Bad parents treat the child like they are an intrusion into their life, and are rude and entitled towards others (especially to service staff). Stop_the_propaganda

Sorry. Not Sorry. 

Bad parents never admit they are wrong and apologies usually are followed by excuses. nesquikthicc

Also the whole "I'm the adult, you are the child" talk. My parents have made countless mistakes and blamed it on my siblings and me but I've never heard them ever say "sorry" to us. I remember at one point my dad was whipping my brother for some reason I don't recall and he accidentally struck my ear. I still haven't heard any apology although it was years ago. Apologies really do make a big difference because it's how we remember you as parents. rbxVexified

Stay Calm. 

I've seen two examples within a few minutes of each other. Two different kids tripped over the same electrical cord that was temporarily on the ground at a store I was shopping at.
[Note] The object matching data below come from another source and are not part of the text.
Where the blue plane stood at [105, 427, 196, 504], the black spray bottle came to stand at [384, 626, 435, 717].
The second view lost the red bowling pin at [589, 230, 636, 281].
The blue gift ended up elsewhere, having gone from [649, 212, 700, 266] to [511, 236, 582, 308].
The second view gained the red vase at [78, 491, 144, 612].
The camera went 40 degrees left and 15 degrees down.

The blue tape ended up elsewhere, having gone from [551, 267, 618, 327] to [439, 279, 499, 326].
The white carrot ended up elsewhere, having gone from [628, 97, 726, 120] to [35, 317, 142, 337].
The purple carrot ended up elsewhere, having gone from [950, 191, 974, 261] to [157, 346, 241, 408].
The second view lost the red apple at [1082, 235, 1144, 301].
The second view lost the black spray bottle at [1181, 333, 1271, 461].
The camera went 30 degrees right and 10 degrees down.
Good parent: Child trips, falls, gets hurt. The parent tends to child. Gives love, cuddles, etc. Since the child is clearly still upset, they pick the child up and hug carry them away to finish their shopping. A few moments later I see the child get down and continue walking, hand in hand with the parent, smiling. All is well with the child. Parent took calm control of the situation and used appropriate responses to help their child get through it all.

Bad parent: Child trips, falls, gets hurt. Child gets up, starts crying, parent immediately slaps the crap out of them across the face, berates them for "Tripping over that visible cord!" and "Crying like a damn baby!," then forbids them to cry in public with angry threats of an even bigger ass whooping at home if "One more single tear leaves your eye." To top it all off, they angrily took a toy out of the cart that was intended for the child, and announced it loudly as "A punishment for tripping." Parent then takes their cart, and commands the child to follow silently behind them as they head to check out. Child follows, head down. All is not well with the child. Parent failed at responding in an appropriate manner to the situation and made it worse for their child in the end. FrankenCake

Give them some freedom. 

The difference between a good parent and a bad parent is know when to let your kids spread their wings. Helicopter parenting your 19 year old in university isn't going to allow them to be self-sufficient.
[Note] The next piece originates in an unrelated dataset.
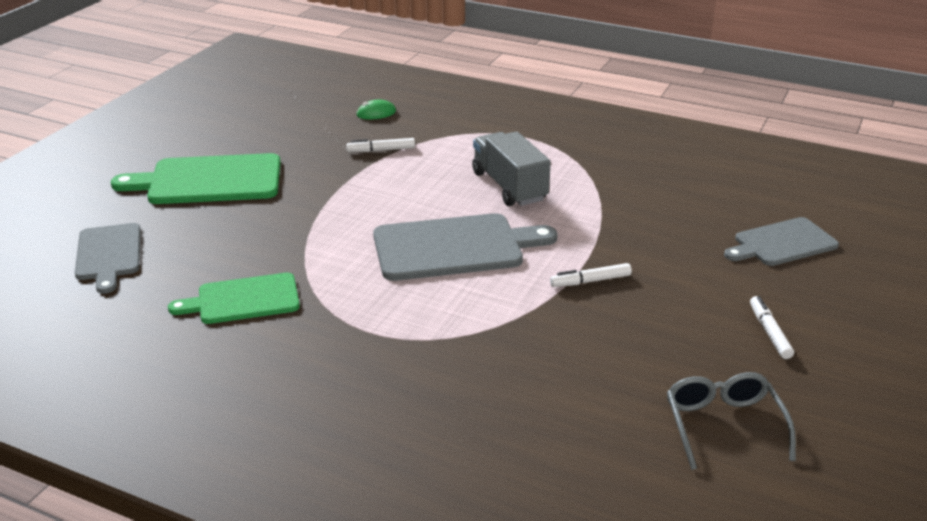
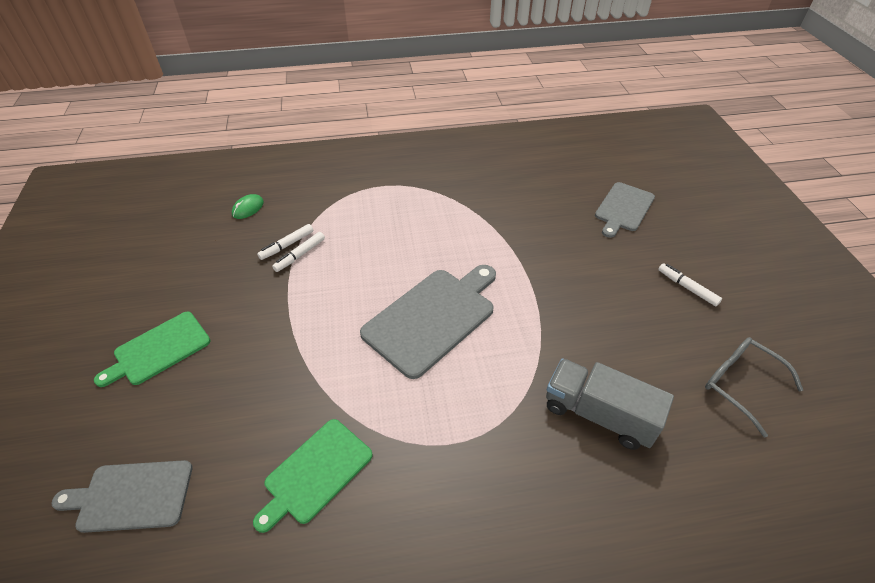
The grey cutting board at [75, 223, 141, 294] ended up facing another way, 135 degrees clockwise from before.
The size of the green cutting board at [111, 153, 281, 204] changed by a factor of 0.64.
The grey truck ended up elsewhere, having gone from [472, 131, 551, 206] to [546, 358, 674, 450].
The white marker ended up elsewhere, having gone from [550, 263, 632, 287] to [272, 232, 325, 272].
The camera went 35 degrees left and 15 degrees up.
There a lots of other very bad parenting issues, but this one is a bit deeper and is more related to a parents unwillingness to let go of their children in a selfish way, rather than using drugs or being in general a crap individual let alone a parent. O_P_S

Rage is Inappropriate. 

I have always found it distasteful when a parent screams at or embarrasses their child in public. I recall seeing a kid a few Halloweens ago, probably about 10ish and he was with his mom at the grocery store. It's late afternoon so thinking the kid is a trick or treater, the cashier gives him candy. Mom proceeds to slap the candy out of the kid's hand and screams "HE'S GROUNDED YOU A**HOLE!" Kid looked so humiliated and the mom just stood there glaring at the cashier. Since then, that has been my image of a bad parent. GhostOfHamlet

Speak Freely.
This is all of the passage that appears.